The film begins with Vaembu having sex with her ex, but the camera hovers over the room. Instead of cheap gratification, the camera chooses to give us more information about Vaembu—Samantha shines as this morally ambiguous woman who isn’t afraid to face the consequences. Nirav Shah and P. S. Vinod’s cinematography makes it all the more effecting. The way the poison bottle covers the face of the boy who is about to get chosen to do the deed is clever as well. Sound design by Tapas Nayak keeps the film grounded at the weirdest of moments. The boys meet an otherworldly girl and we still hear a street vendor shouting his way through the road. The world isn’t going to stop, not even for an alien. The BGM by Yuvan Shankar Raja does the same job as well. Adding more context to an already tense moment, but it somehow never feels heavy-handed. None of it does. Not even the uncharacteristically bland and long scenes with Arputham and his bruised belief system—Mysskin’s anguish fits this character like a glove. They are infuriatingly long, but they are supposed to be.

Super Deluxe. The name on an ice cream cart. Super Deluxe. The name of a C-grade film where a scientist talks about life only to say ‘It all comes down to sex’. Even though the film itself isn’t as simplistic, it does choose a simple ending. Acceptance is easy when you are a kid, but won’t you grow up? Is Leela’s confidence in her past remedy enough for her son’s trauma? Mugil seems happy now, but will he be tomorrow? But then again this maybe the characters saying, ‘Fuck the tiger, Fuck the fall, Fuck the snake, Fuck them all, let’s lick the honey while we can’. Aagha, indeed.

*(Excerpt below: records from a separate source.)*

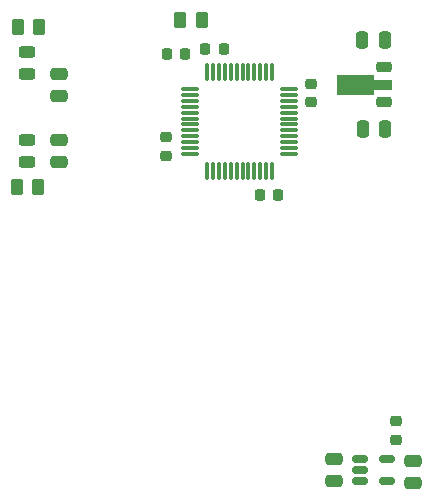
<source format=gtp>
%TF.GenerationSoftware,KiCad,Pcbnew,8.0.5*%
%TF.CreationDate,2025-03-12T16:07:22-07:00*%
%TF.ProjectId,Mechatronics LED,4d656368-6174-4726-9f6e-696373204c45,rev?*%
%TF.SameCoordinates,Original*%
%TF.FileFunction,Paste,Top*%
%TF.FilePolarity,Positive*%
%FSLAX46Y46*%
G04 Gerber Fmt 4.6, Leading zero omitted, Abs format (unit mm)*
G04 Created by KiCad (PCBNEW 8.0.5) date 2025-03-12 16:07:22*
%MOMM*%
%LPD*%
G01*
G04 APERTURE LIST*
G04 Aperture macros list*
%AMRoundRect*
0 Rectangle with rounded corners*
0 $1 Rounding radius*
0 $2 $3 $4 $5 $6 $7 $8 $9 X,Y pos of 4 corners*
0 Add a 4 corners polygon primitive as box body*
4,1,4,$2,$3,$4,$5,$6,$7,$8,$9,$2,$3,0*
0 Add four circle primitives for the rounded corners*
1,1,$1+$1,$2,$3*
1,1,$1+$1,$4,$5*
1,1,$1+$1,$6,$7*
1,1,$1+$1,$8,$9*
0 Add four rect primitives between the rounded corners*
20,1,$1+$1,$2,$3,$4,$5,0*
20,1,$1+$1,$4,$5,$6,$7,0*
20,1,$1+$1,$6,$7,$8,$9,0*
20,1,$1+$1,$8,$9,$2,$3,0*%
%AMFreePoly0*
4,1,9,3.862500,-0.866500,0.737500,-0.866500,0.737500,-0.450000,-0.737500,-0.450000,-0.737500,0.450000,0.737500,0.450000,0.737500,0.866500,3.862500,0.866500,3.862500,-0.866500,3.862500,-0.866500,$1*%
G04 Aperture macros list end*
%ADD10RoundRect,0.250000X0.475000X-0.250000X0.475000X0.250000X-0.475000X0.250000X-0.475000X-0.250000X0*%
%ADD11RoundRect,0.250000X-0.475000X0.250000X-0.475000X-0.250000X0.475000X-0.250000X0.475000X0.250000X0*%
%ADD12RoundRect,0.225000X0.425000X0.225000X-0.425000X0.225000X-0.425000X-0.225000X0.425000X-0.225000X0*%
%ADD13FreePoly0,180.000000*%
%ADD14RoundRect,0.225000X-0.250000X0.225000X-0.250000X-0.225000X0.250000X-0.225000X0.250000X0.225000X0*%
%ADD15RoundRect,0.150000X-0.512500X-0.150000X0.512500X-0.150000X0.512500X0.150000X-0.512500X0.150000X0*%
%ADD16RoundRect,0.225000X0.225000X0.250000X-0.225000X0.250000X-0.225000X-0.250000X0.225000X-0.250000X0*%
%ADD17RoundRect,0.225000X-0.225000X-0.250000X0.225000X-0.250000X0.225000X0.250000X-0.225000X0.250000X0*%
%ADD18RoundRect,0.250000X-0.262500X-0.450000X0.262500X-0.450000X0.262500X0.450000X-0.262500X0.450000X0*%
%ADD19RoundRect,0.075000X-0.662500X-0.075000X0.662500X-0.075000X0.662500X0.075000X-0.662500X0.075000X0*%
%ADD20RoundRect,0.075000X-0.075000X-0.662500X0.075000X-0.662500X0.075000X0.662500X-0.075000X0.662500X0*%
%ADD21RoundRect,0.250000X0.262500X0.450000X-0.262500X0.450000X-0.262500X-0.450000X0.262500X-0.450000X0*%
%ADD22RoundRect,0.250000X0.250000X0.475000X-0.250000X0.475000X-0.250000X-0.475000X0.250000X-0.475000X0*%
%ADD23RoundRect,0.225000X0.250000X-0.225000X0.250000X0.225000X-0.250000X0.225000X-0.250000X-0.225000X0*%
%ADD24RoundRect,0.243750X0.456250X-0.243750X0.456250X0.243750X-0.456250X0.243750X-0.456250X-0.243750X0*%
G04 APERTURE END LIST*
D10*
%TO.C,C3*%
X145375000Y-89375000D03*
X145375000Y-87475000D03*
%TD*%
D11*
%TO.C,C4*%
X145375000Y-93075000D03*
X145375000Y-94975000D03*
%TD*%
D12*
%TO.C,U1*%
X172840000Y-89880000D03*
D13*
X172752500Y-88380000D03*
D12*
X172840000Y-86880000D03*
%TD*%
D14*
%TO.C,C12*%
X173875000Y-116900000D03*
X173875000Y-118450000D03*
%TD*%
D15*
%TO.C,U3*%
X170850000Y-120075000D03*
X170850000Y-121025000D03*
X170850000Y-121975000D03*
X173125000Y-121975000D03*
X173125000Y-120075000D03*
%TD*%
D16*
%TO.C,C8*%
X163875000Y-97700000D03*
X162325000Y-97700000D03*
%TD*%
D14*
%TO.C,C7*%
X166700000Y-88325000D03*
X166700000Y-89875000D03*
%TD*%
D10*
%TO.C,C11*%
X175300000Y-122125000D03*
X175300000Y-120225000D03*
%TD*%
D11*
%TO.C,C10*%
X168650000Y-120075000D03*
X168650000Y-121975000D03*
%TD*%
D17*
%TO.C,C6*%
X157725000Y-85325000D03*
X159275000Y-85325000D03*
%TD*%
D18*
%TO.C,R1*%
X141825000Y-83525000D03*
X143650000Y-83525000D03*
%TD*%
D17*
%TO.C,C5*%
X154475000Y-85800000D03*
X156025000Y-85800000D03*
%TD*%
D19*
%TO.C,U2*%
X156462500Y-88757500D03*
X156462500Y-89257500D03*
X156462500Y-89757500D03*
X156462500Y-90257500D03*
X156462500Y-90757500D03*
X156462500Y-91257500D03*
X156462500Y-91757500D03*
X156462500Y-92257500D03*
X156462500Y-92757500D03*
X156462500Y-93257500D03*
X156462500Y-93757500D03*
X156462500Y-94257500D03*
D20*
X157875000Y-95670000D03*
X158375000Y-95670000D03*
X158875000Y-95670000D03*
X159375000Y-95670000D03*
X159875000Y-95670000D03*
X160375000Y-95670000D03*
X160875000Y-95670000D03*
X161375000Y-95670000D03*
X161875000Y-95670000D03*
X162375000Y-95670000D03*
X162875000Y-95670000D03*
X163375000Y-95670000D03*
D19*
X164787500Y-94257500D03*
X164787500Y-93757500D03*
X164787500Y-93257500D03*
X164787500Y-92757500D03*
X164787500Y-92257500D03*
X164787500Y-91757500D03*
X164787500Y-91257500D03*
X164787500Y-90757500D03*
X164787500Y-90257500D03*
X164787500Y-89757500D03*
X164787500Y-89257500D03*
X164787500Y-88757500D03*
D20*
X163375000Y-87345000D03*
X162875000Y-87345000D03*
X162375000Y-87345000D03*
X161875000Y-87345000D03*
X161375000Y-87345000D03*
X160875000Y-87345000D03*
X160375000Y-87345000D03*
X159875000Y-87345000D03*
X159375000Y-87345000D03*
X158875000Y-87345000D03*
X158375000Y-87345000D03*
X157875000Y-87345000D03*
%TD*%
D21*
%TO.C,R2*%
X157437500Y-82950000D03*
X155612500Y-82950000D03*
%TD*%
D22*
%TO.C,C2*%
X172970000Y-92100000D03*
X171070000Y-92100000D03*
%TD*%
D23*
%TO.C,C9*%
X154400000Y-94400000D03*
X154400000Y-92850000D03*
%TD*%
D18*
%TO.C,R3*%
X141737500Y-97075000D03*
X143562500Y-97075000D03*
%TD*%
D24*
%TO.C,D1*%
X142650000Y-87462500D03*
X142650000Y-85587500D03*
%TD*%
%TO.C,D2*%
X142650000Y-94912500D03*
X142650000Y-93037500D03*
%TD*%
D22*
%TO.C,C1*%
X172910000Y-84640000D03*
X171010000Y-84640000D03*
%TD*%
M02*

</source>
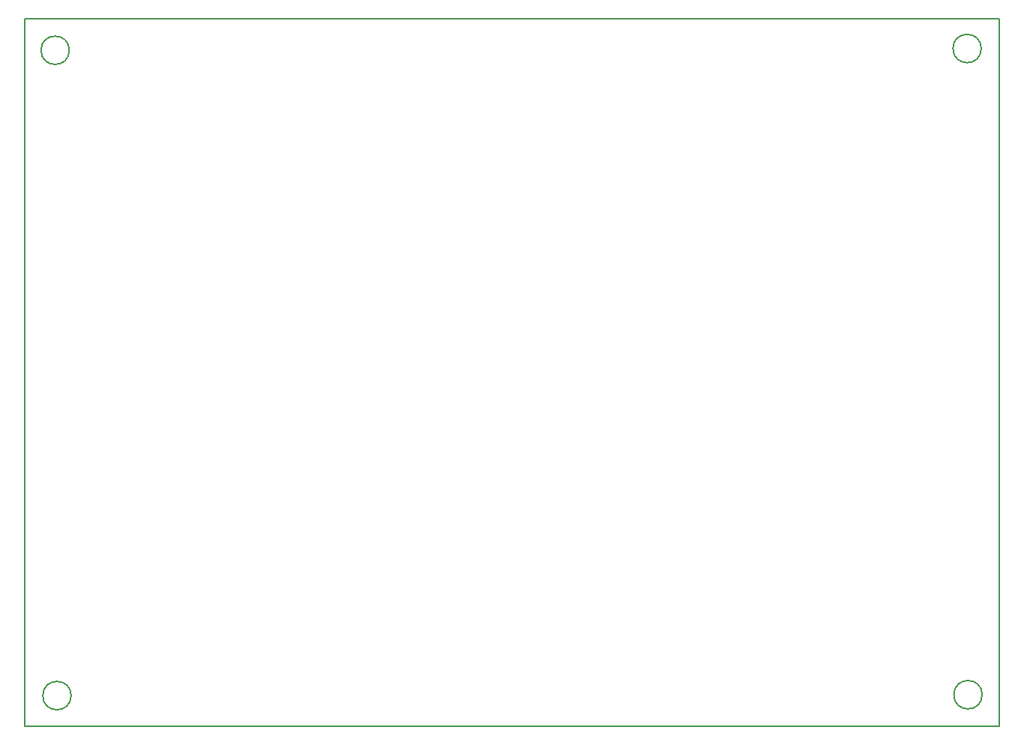
<source format=gbr>
G04 #@! TF.FileFunction,Profile,NP*
%FSLAX46Y46*%
G04 Gerber Fmt 4.6, Leading zero omitted, Abs format (unit mm)*
G04 Created by KiCad (PCBNEW 4.0.6+dfsg1-1) date Mon Jan 15 11:50:26 2018*
%MOMM*%
%LPD*%
G01*
G04 APERTURE LIST*
%ADD10C,0.100000*%
%ADD11C,0.150000*%
G04 APERTURE END LIST*
D10*
D11*
X198300000Y-144100000D02*
X88300000Y-144100000D01*
X198300000Y-144100000D02*
X198300000Y-64100000D01*
X88300000Y-64100000D02*
X88300000Y-144100000D01*
X198300000Y-64100000D02*
X88300000Y-64100000D01*
X196400000Y-140500000D02*
G75*
G03X196400000Y-140500000I-1600000J0D01*
G01*
X196300000Y-67500000D02*
G75*
G03X196300000Y-67500000I-1600000J0D01*
G01*
X93300000Y-67700000D02*
G75*
G03X93300000Y-67700000I-1600000J0D01*
G01*
X93500000Y-140600000D02*
G75*
G03X93500000Y-140600000I-1600000J0D01*
G01*
M02*

</source>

Take the sequence where Shilpa curses Berlin. A powerful and simmering shot where four men struggle to pull her back. It is a long shot as well, but the struggle is important. Shilpa having to hide her true strength while transitioning is a subtle yet powerful commentary on what it means to be a woman in this world. The film may not say anything revolutionary, but the way it chooses to say that things that it does is nothing short of a cinematic adhbutham (miracle in Telugu).